• _What to work on_:
(A) Please answer these questions from the mortgage market commentary below, one answer per line:
(i) By how much did January Factory Orders decrease, and what was the estimate?
(ii) What figure did Eurozone Retail Sales post?
(iii) What yield did the 10 year note reach this afternoon?
(B) Continue the mortgage market commentary below with the text that follows its last sentence.

• _Selected excerpt_:
Segment Open

4:00 EST – Our benchmark FNMA MBS 6.00 March Coupon is down -5 BPS with 60 minutes left to trade.

Domestic Flavor:

Rosie the Riveter: January Factory Orders decreased by -1.6% vs. est. of -1.8%.

Across the Pond:

Eurozone: Retail Sales were 0.3% vs. est. of 1.0%

On Deck for Tomorrow: Reserve Bank of Australia Interest Rate Decision, Fed Chair Powell Senate Hearing, 3 year Treasury note auction, Consumer Credit Change.

A strange movement this morning in interest rates, the 10 year note yield dropped to 3.90% -6 bps from last Friday, nothing we saw that would justify the improvement with Jerome Powell on deck tomorrow and Wednesday and Feb employment on Friday. Not news that most all Fed officials that were speaking last week were warning markets the Fed would not relax until inflation has turned substantially lower. The prepared statement from Powell delivered to the committees that will hear his testimony was the same as what we have heard now for months. By 11:00 am traders turned on the 10 and its yield increased to 3.97% this afternoon. European Central Bank policymaker Rehn hinted at a “fairly significant” rate hike in March while ECB policymaker Centeno said that the central bank is targeting headline inflation rate instead of the core rate. MBSs never did bite on the treasury improvement, not much change at 9:30 this morning and the rest of the day no movement.

Segment Closed

• _Supplied data_:
Segment Open

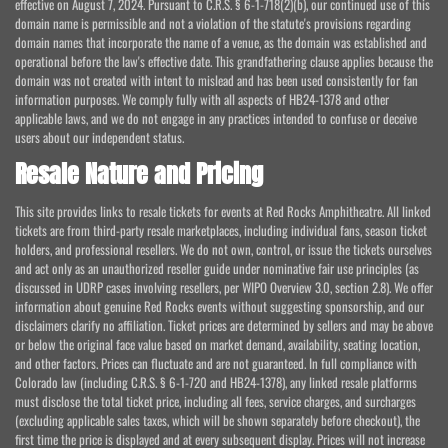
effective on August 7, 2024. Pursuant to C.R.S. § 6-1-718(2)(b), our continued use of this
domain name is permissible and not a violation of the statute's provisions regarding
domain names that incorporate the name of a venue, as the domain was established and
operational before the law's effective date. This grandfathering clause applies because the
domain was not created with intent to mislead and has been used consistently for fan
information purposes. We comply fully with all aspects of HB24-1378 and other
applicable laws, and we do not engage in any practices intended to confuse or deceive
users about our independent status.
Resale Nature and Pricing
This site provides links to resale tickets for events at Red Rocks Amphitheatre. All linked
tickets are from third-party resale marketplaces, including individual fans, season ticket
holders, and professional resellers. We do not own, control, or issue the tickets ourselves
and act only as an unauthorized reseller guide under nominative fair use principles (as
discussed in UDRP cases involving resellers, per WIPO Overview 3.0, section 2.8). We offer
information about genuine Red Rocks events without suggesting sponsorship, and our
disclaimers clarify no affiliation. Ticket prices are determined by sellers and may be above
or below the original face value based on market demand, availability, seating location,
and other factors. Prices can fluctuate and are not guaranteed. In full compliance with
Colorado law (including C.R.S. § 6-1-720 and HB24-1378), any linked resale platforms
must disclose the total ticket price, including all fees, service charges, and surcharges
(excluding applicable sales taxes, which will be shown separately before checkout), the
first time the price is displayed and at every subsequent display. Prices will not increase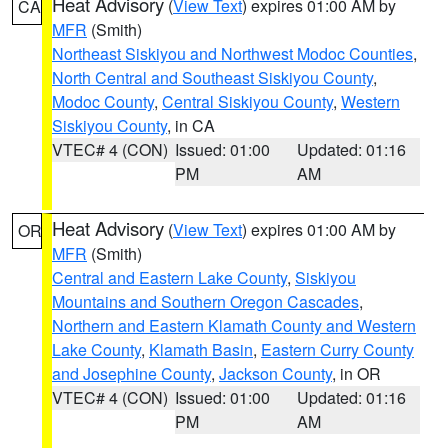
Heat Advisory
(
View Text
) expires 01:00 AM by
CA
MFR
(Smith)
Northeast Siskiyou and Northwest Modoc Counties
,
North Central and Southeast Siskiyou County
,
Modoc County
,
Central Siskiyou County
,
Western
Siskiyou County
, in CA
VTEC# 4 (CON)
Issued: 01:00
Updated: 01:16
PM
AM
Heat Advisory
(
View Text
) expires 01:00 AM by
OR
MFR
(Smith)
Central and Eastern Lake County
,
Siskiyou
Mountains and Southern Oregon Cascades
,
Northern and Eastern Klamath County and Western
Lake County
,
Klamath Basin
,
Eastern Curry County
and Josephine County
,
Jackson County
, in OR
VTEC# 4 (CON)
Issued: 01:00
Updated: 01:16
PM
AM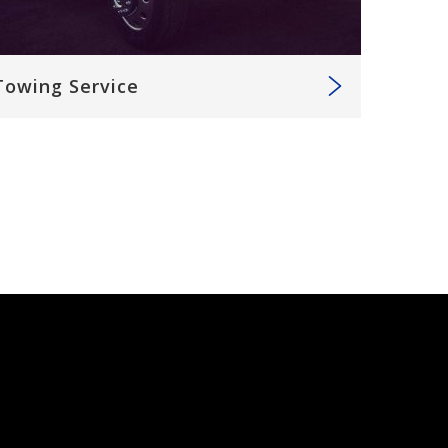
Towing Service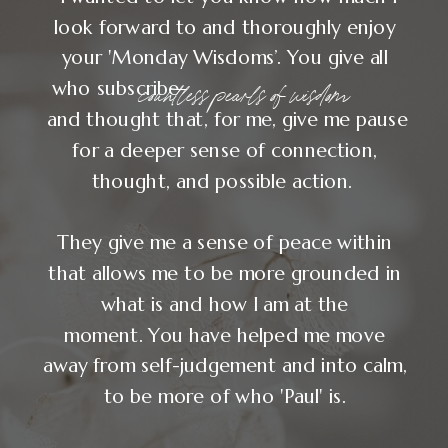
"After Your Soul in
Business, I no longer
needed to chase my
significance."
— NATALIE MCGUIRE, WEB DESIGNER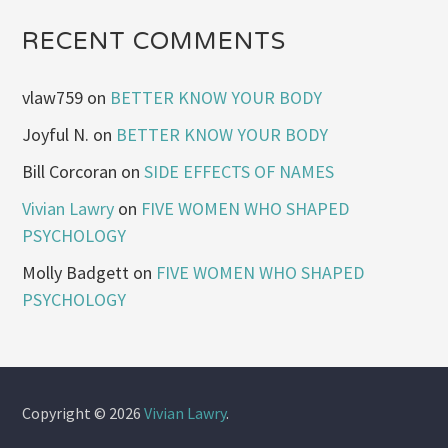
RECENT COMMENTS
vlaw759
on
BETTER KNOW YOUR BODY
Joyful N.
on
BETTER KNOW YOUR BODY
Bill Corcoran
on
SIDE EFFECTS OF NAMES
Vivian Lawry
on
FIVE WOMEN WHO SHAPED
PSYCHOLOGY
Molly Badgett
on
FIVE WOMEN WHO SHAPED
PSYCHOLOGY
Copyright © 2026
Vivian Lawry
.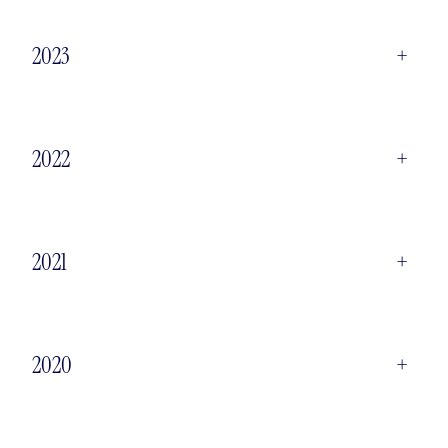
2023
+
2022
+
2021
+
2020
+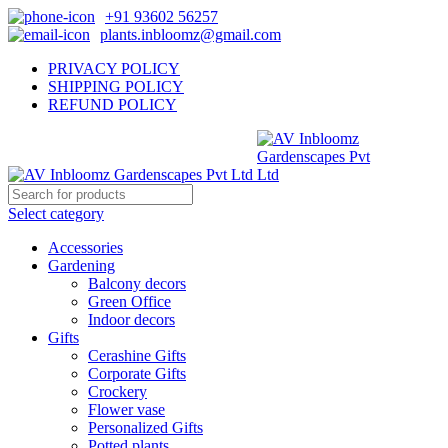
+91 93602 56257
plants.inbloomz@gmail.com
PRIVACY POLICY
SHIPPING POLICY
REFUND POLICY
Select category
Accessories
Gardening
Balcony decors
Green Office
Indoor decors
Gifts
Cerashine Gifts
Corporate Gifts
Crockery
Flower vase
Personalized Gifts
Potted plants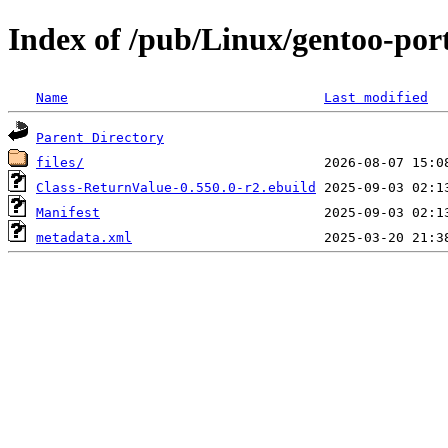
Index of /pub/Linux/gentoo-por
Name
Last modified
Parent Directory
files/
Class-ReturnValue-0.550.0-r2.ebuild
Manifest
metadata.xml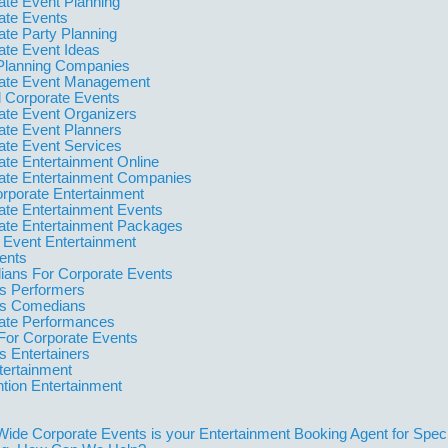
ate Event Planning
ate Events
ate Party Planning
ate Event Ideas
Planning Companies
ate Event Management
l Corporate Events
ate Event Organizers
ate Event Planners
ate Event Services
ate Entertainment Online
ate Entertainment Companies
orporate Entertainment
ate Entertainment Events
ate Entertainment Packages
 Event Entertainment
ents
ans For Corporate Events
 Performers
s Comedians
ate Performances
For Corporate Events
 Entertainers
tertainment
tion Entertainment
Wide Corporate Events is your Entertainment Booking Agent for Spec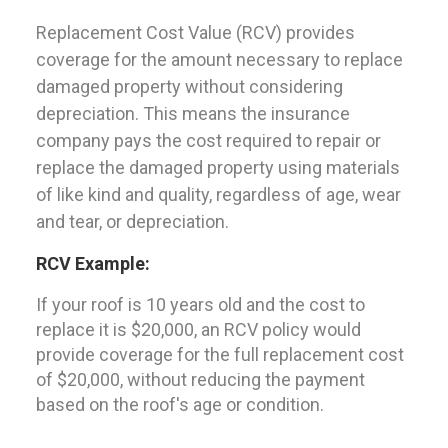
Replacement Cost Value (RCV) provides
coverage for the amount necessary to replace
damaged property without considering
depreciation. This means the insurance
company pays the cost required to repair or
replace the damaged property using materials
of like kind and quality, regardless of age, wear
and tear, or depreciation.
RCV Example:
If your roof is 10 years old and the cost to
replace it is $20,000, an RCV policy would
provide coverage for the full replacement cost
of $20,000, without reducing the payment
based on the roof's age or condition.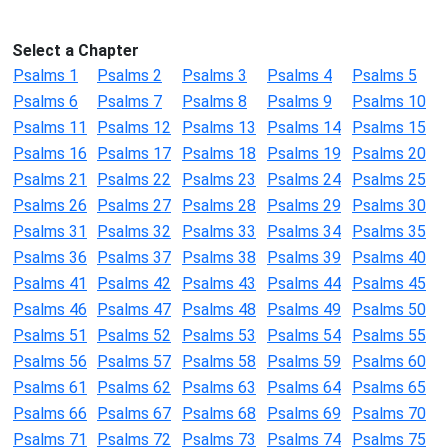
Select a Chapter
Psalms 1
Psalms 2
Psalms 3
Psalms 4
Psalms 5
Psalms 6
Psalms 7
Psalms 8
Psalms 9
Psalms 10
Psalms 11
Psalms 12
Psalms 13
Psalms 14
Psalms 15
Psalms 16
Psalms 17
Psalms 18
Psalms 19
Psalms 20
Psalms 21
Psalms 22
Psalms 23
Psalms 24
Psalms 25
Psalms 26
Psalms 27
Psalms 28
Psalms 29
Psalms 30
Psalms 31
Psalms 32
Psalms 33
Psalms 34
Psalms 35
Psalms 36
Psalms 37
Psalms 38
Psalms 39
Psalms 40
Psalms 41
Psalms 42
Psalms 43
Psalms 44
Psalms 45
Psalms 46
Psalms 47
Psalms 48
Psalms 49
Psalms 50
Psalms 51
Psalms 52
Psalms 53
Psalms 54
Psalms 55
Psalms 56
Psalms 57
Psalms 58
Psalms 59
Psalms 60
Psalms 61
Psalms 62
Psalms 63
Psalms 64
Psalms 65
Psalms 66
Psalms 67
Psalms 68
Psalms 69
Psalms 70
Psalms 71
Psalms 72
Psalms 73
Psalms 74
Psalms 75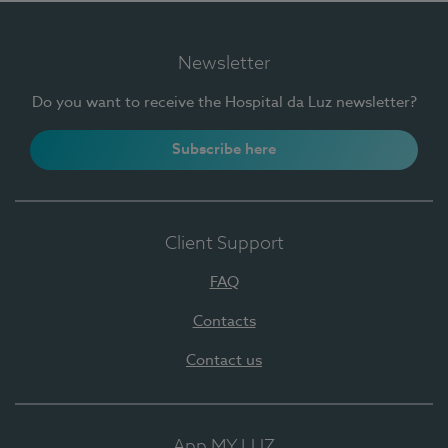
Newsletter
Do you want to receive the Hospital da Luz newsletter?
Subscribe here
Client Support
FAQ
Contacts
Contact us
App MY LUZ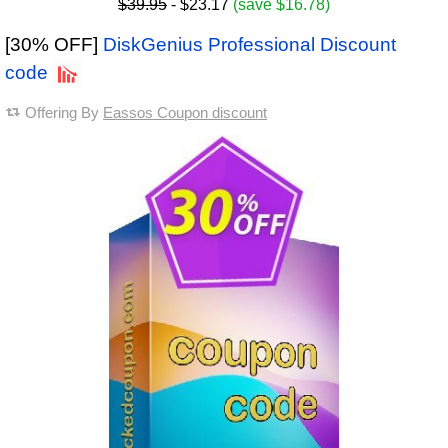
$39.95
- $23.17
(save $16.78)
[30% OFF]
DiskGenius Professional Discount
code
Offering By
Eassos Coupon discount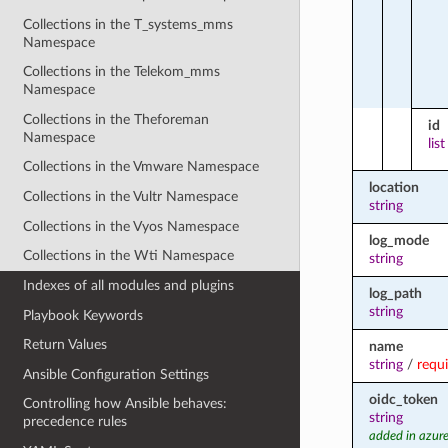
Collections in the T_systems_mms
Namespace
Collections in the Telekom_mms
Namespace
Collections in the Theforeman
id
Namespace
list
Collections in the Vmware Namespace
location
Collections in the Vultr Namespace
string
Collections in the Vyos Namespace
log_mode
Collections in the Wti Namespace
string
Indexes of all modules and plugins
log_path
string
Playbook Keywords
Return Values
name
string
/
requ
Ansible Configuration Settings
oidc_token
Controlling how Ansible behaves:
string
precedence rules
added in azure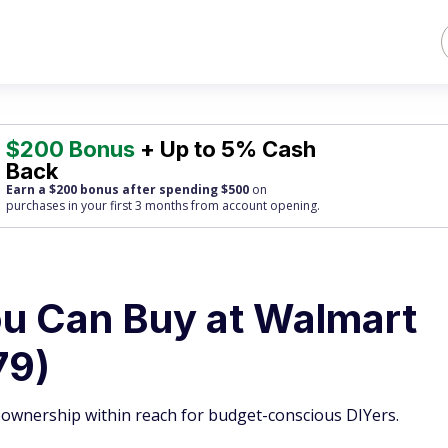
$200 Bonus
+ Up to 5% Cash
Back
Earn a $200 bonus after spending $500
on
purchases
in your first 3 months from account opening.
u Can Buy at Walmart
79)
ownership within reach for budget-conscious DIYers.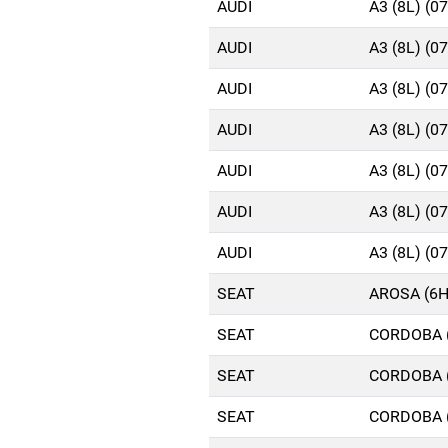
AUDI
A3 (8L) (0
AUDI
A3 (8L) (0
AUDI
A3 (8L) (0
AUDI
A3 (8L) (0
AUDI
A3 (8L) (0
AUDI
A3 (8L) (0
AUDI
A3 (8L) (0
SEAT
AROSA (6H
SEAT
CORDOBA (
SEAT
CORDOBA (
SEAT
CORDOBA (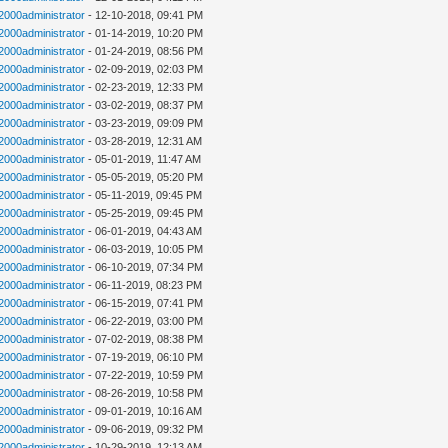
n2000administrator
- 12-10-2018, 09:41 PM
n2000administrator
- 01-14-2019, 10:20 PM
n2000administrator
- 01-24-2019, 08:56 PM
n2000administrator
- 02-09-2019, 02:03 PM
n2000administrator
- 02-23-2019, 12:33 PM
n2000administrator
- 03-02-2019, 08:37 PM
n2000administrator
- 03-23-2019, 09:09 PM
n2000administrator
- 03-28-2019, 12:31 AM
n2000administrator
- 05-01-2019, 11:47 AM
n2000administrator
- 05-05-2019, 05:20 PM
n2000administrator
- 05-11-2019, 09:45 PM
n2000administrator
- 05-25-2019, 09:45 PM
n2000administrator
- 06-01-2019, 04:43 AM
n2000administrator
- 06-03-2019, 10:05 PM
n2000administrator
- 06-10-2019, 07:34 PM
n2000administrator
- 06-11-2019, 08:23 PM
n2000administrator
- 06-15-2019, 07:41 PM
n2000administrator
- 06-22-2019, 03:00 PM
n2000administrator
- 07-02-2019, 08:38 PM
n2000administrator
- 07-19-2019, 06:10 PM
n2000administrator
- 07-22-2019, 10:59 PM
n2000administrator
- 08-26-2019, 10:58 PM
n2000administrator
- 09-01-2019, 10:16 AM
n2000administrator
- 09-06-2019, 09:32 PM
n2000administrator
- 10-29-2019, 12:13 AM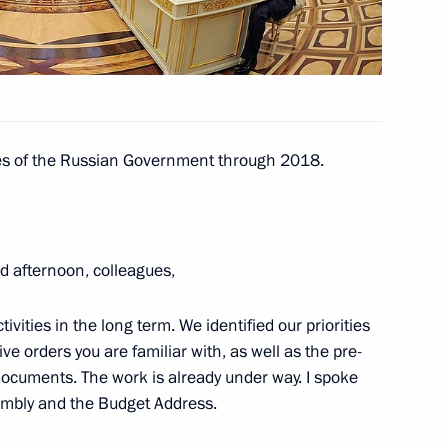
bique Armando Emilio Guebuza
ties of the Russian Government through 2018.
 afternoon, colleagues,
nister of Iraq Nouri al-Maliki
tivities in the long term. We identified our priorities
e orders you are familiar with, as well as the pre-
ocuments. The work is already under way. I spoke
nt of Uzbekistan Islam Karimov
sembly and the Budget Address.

Segment Closed

• _Answers in order_:
(A)
(i) They decreased by -1.6%, against an estimate of -1.8%.
(ii) 0.3%, against an estimate of 1.0%.
(iii) 3.97%.

(B)
Since the end of the pandemic consumers, flush with cash from the government, were avoiding the need for credit cards; that appears to be coming to an end and that isn’t a good thing with credit card rates at extremes. More consumers are leaning on credit to afford increasingly expensive necessities, like food and rent. That helped propel total credit card debt to a record $930.6 billion at the end of 2022, a 18.5% spike from a year earlier. The average balance rose to $5,805 over that same period, TransUnion found.

Tomorrow is about Jerome Powell’s testimony; Treasury will auction 3 year notes in the afternoon but won’t generate much direct reaction. January consumer credit expected +$26.4B m/m. Dec credit increased just $11.6B.

Stock indexes and interest rates generally unchanged from Friday. No driving news. Waiting for Powell, although we have heard it all before, maybe phrased differently but the same message. Senators’ staffs working hard to find a new issue or reframe the present one. Powell will avoid directly admitting the economic outlook may lead to a recession. No sure what a recession is anymore, Q2 and Q3 last year two consecutive lower GDP growth used to define recession, now we make it up as we go along.